Naissance de SAR Lalla Khadija

La polémique enfle autour de la démolition du lycée Chawki

La nouvelle a fait l’effet d’une traînée de poudre sur les réseaux sociaux et dans les discussions de cafés. Une pétition a également été lancée en ligne pour faire barrage à d’éventuelles intentions à l’égard de ce patrimoine casablancais.

D'après certaines rumeurs, le lycée Chawki serait en passe d'être démoli.

20 Décembre 2013 À 18:22

Le lycée Chawki ne sera pas démoli pour céder la place à un projet immobilier ou touristique. C’est en tout cas ce qu’affirment, officiellement et solennellement, les différentes parties concernées en cas de visées spéculatrices qui lorgneraient cet édifice. Véritable lieu de mémoire, ayant été fréquenté des décennies durant par des générations de Casablancais, le lycée Chawki est en effet au centre d’une polémique qui ne cesse d’enfler. Toute une campagne virale a été montée autour du sujet, mettant en avant la voracité de certains «prédateurs» de l’immobilier dont ferait l’objet le lopin de terre qui abrite le lycée, situé en plein cœur de la métropole et cumulant plusieurs milliers de m3 de superficie. «Tout cela est complètement faux et je puis vous assurer qu’il ne s’agit que de rumeurs sans plus. L’établissement, et tout ce qu’il renferme, est sous notre tutelle et relève du patrimoine du ministère de l’Éducation nationale.

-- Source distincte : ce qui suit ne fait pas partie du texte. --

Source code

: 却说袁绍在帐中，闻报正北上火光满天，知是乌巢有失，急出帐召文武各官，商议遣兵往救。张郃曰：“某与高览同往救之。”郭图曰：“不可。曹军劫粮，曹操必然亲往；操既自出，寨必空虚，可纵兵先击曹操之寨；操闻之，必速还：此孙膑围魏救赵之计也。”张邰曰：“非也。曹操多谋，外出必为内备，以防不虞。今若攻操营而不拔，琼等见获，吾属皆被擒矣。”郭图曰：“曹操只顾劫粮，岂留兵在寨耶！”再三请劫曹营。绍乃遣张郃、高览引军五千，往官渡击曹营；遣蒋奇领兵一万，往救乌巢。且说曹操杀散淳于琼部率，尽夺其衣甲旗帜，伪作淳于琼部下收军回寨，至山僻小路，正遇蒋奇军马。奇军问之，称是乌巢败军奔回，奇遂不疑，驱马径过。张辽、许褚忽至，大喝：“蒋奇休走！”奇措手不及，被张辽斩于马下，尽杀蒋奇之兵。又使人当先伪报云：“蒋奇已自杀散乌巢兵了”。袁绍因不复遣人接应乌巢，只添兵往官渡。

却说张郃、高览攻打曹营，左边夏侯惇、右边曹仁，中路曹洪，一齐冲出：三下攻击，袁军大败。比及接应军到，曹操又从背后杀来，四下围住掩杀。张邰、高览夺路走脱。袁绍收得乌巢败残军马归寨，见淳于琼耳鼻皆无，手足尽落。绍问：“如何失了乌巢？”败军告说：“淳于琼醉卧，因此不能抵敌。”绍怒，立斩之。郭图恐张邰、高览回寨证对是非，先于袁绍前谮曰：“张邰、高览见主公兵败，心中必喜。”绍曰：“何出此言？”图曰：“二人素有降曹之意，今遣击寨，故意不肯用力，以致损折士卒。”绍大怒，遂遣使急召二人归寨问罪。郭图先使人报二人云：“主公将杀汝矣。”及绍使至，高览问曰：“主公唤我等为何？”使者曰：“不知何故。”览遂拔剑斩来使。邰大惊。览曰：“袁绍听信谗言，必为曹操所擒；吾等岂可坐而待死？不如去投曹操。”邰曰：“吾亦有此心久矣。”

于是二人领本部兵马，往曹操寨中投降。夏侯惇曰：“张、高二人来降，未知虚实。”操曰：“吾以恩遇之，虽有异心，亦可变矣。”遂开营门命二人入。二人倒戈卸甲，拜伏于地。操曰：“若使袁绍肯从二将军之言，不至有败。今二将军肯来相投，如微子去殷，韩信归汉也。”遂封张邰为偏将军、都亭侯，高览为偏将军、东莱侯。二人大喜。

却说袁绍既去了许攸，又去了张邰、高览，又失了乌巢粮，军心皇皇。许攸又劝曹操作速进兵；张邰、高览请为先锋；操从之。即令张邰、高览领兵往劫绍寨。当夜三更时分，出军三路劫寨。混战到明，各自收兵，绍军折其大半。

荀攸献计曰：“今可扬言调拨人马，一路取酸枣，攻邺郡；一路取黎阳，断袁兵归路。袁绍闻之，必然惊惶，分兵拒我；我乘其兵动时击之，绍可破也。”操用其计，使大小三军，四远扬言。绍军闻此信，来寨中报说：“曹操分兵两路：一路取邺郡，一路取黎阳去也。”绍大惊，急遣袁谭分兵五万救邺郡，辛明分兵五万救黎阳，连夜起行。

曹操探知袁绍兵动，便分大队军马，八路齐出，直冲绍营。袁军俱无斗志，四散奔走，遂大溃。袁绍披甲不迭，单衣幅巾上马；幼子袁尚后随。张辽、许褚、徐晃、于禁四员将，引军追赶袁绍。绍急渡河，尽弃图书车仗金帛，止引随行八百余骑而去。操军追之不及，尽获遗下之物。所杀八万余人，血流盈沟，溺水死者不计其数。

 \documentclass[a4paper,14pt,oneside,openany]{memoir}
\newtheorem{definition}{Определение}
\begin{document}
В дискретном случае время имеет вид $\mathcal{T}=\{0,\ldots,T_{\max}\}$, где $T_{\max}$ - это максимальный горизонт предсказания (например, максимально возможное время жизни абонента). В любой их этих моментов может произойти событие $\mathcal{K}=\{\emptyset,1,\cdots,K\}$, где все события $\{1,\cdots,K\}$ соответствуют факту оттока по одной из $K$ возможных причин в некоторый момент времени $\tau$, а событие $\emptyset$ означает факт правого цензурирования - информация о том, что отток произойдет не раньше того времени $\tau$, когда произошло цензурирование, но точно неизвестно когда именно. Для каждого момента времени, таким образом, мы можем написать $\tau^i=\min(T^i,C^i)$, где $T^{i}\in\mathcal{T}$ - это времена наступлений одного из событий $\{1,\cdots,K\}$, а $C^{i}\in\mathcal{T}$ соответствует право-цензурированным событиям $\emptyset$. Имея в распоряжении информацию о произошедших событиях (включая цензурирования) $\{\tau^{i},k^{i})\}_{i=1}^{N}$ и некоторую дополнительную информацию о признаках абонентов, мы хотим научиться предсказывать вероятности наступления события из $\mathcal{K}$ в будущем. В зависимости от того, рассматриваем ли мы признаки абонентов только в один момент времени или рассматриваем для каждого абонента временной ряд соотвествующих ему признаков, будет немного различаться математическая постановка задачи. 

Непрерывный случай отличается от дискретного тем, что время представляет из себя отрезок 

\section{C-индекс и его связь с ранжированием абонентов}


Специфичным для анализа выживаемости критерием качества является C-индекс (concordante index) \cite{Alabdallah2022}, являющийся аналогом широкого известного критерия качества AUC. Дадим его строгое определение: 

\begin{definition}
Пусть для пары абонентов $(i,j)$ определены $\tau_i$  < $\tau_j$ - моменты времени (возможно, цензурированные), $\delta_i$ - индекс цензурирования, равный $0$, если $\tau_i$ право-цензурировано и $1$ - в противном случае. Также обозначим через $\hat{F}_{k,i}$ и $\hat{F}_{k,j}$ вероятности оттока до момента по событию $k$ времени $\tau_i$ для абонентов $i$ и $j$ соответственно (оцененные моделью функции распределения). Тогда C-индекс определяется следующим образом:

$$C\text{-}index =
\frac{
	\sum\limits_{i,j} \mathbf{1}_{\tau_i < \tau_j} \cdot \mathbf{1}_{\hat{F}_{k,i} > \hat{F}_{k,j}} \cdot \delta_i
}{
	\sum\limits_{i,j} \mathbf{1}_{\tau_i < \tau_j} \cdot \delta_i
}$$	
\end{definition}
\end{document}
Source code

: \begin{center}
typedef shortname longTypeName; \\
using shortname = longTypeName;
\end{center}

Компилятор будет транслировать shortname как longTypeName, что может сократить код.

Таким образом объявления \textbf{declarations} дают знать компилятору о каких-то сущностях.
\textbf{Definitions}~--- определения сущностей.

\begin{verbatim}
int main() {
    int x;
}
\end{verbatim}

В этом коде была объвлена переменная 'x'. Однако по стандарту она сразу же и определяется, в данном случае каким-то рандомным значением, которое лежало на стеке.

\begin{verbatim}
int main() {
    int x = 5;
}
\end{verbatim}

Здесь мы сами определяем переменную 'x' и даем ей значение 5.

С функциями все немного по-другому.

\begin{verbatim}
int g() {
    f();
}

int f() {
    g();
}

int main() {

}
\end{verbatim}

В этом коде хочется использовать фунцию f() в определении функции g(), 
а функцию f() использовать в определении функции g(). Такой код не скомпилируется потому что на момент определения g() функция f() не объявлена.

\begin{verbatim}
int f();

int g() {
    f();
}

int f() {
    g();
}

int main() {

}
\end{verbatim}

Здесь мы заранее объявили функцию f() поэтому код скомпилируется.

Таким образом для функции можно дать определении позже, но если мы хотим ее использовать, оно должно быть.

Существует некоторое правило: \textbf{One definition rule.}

Aucun projet de ce genre n’est d’actualité et nos élèves suivent leur scolarité en toute sérénité dans cet établissement», assure Khadija Benchouikh, directrice de l’Académie régionale de l’éducation et de la formation du Grand Casablanca (AREF). Cependant, toute une campagne contre ce projet supposé bat son plein sur la toile. On en parle sur les réseaux sociaux, mais pas seulement. Une pétition en ligne a été lancée et ne cesse de cumuler les signatures au fil des jours. Il n’y a pas de fumée sans feu, dit-on. En ce sens, les instigateurs de cette levée de boucliers s’appuient aussi bien sur des expériences similaires que sur l’état de détérioration que connaît le lycée Chawki et la désertion continue enregistrée au niveau des élèves qui le fréquentent. L’on fait, ainsi, le parallèle avec le collège Ibnou Tofaïl qui a été démoli au profit d’un grand projet. Sauf que, souligne Khadija Benchouikh, le projet qui est en train de naître en lieu et place du collège Ibnou Tofaïl s’est fait dans les règles de l’art, entre le ministère de l’Éducation nationale, propriétaire du bien, et la Fondation Mohammed VI de promotion des œuvres sociales de l’éducation formation.

Concernant le délabrement du bâtiment, la directrice de l’AREF rappelle que cette situation n’est pas le propre du seul lycée Chawki. «Certes, c’est un vieux bâtiment, mais nous faisons de notre mieux pour le rénover avec les moyens de bord, tout comme les autres établissements, en assurant le gardiennage et le nettoyage, ainsi que tout autre aspect lié au bon fonctionnement de l’établissement», affirme-t-elle. Pendant ce temps-là, les internautes en général et les Casablancais en particulier, ayant fait de cette affaire la cause à défendre du moment, s’indignent du silence radio des responsables qui, en toute logique, devraient tirer les choses au clair en confirmant la chose ou, comme le souhaitent les épris de la Cité blanche, en la mettant sur le registre de la rumeur.